== Your assignment ==
Return exactly the lines of the data below, from the one that contains "potted succulent: none" through the final line, and leave out every picture.

--- Input for this task Enclosed Below ---

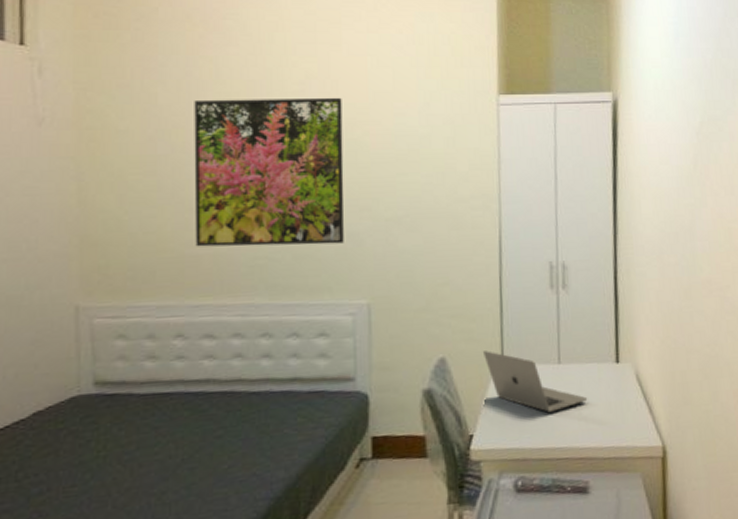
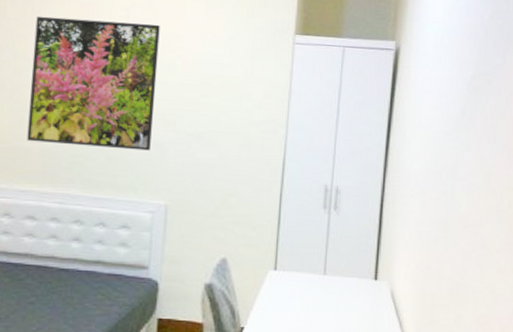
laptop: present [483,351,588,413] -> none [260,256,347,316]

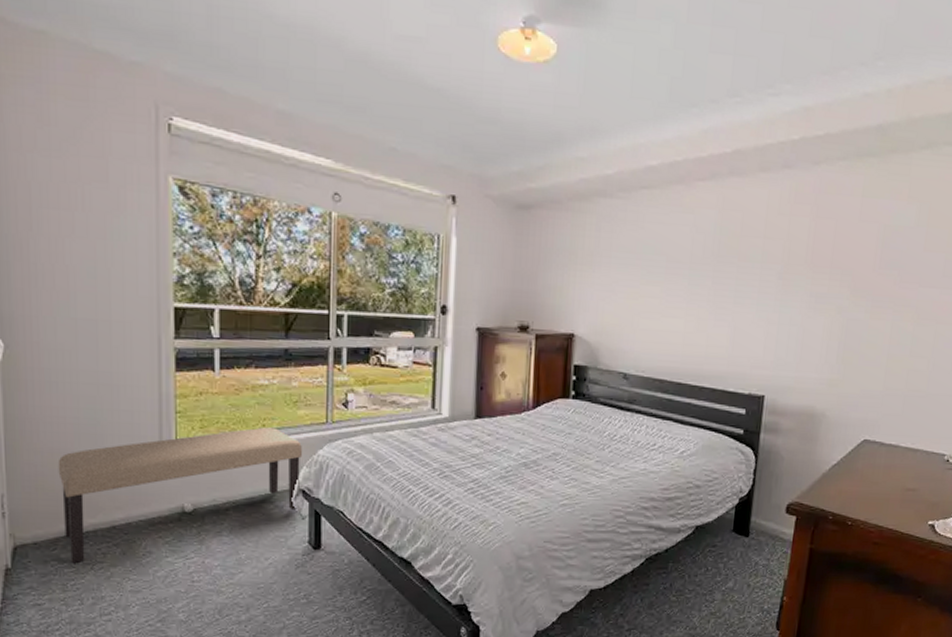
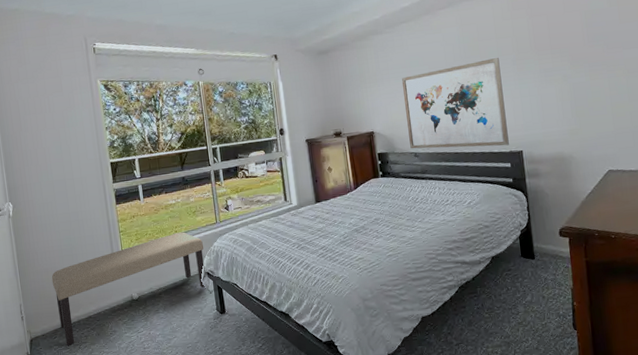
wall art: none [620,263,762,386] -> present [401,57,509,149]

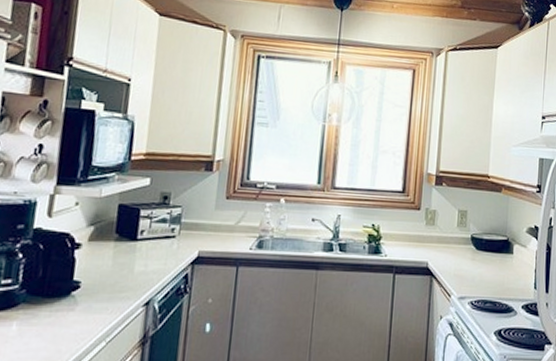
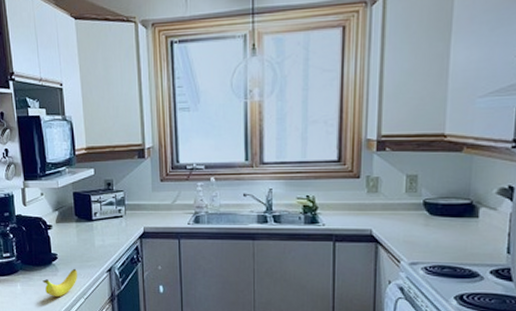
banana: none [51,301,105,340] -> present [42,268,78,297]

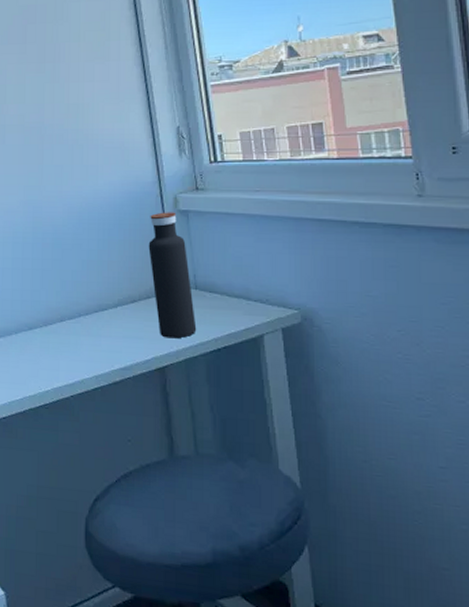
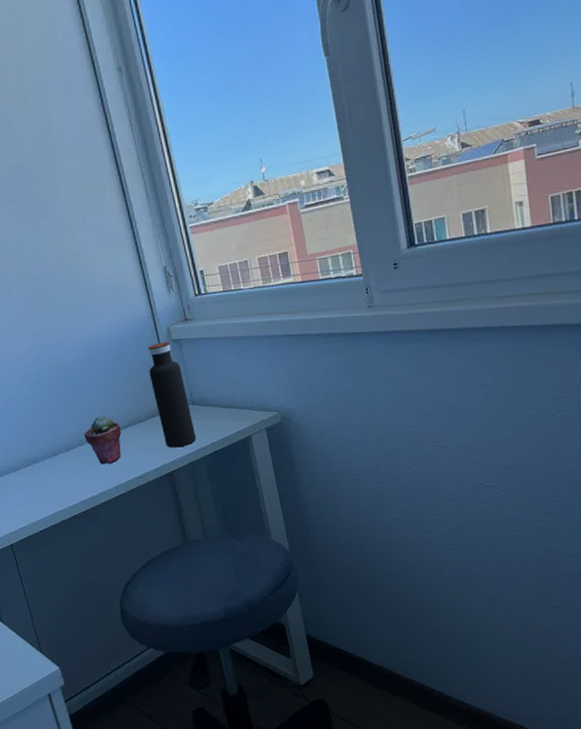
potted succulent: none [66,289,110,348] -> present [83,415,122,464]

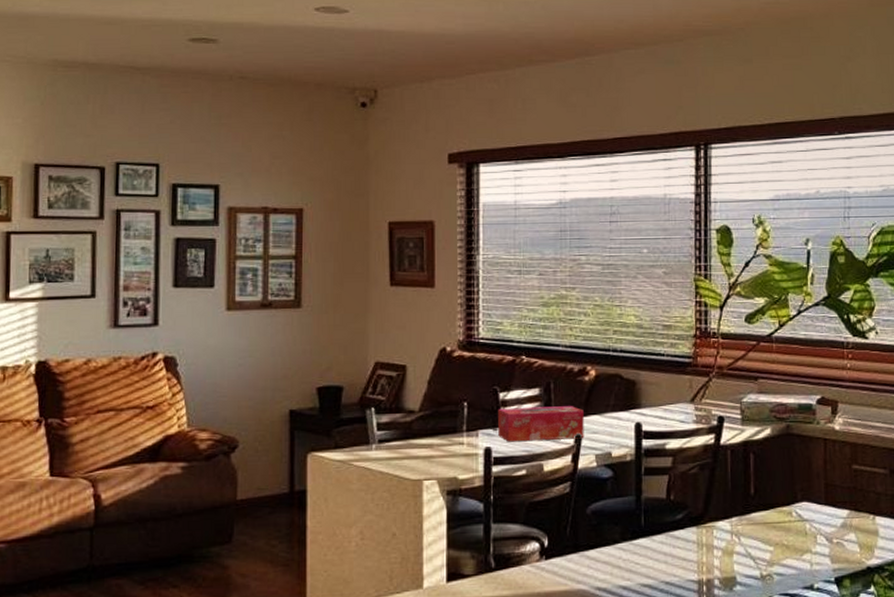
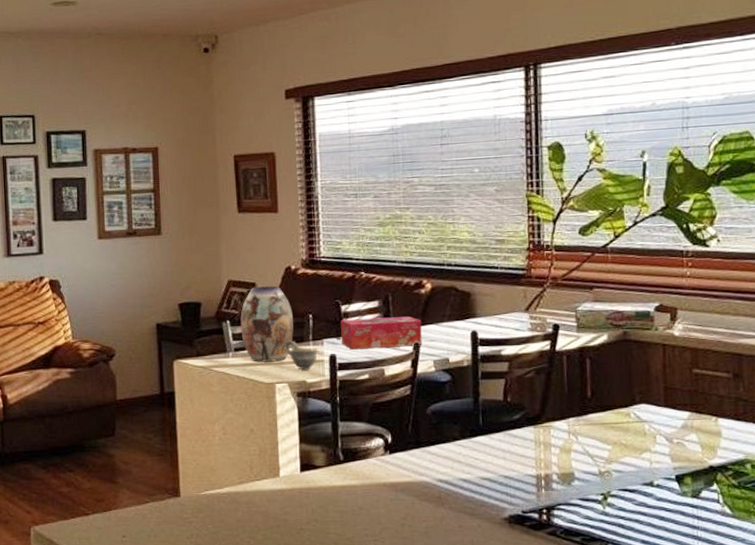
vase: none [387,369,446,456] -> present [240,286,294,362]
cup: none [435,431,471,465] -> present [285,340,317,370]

--- End of Enclosed Input for this task ---

== Response ==
potted succulent: none [66,289,110,348] -> present [83,415,122,464]

vase: none [387,369,446,456] -> present [240,286,294,362]
cup: none [435,431,471,465] -> present [285,340,317,370]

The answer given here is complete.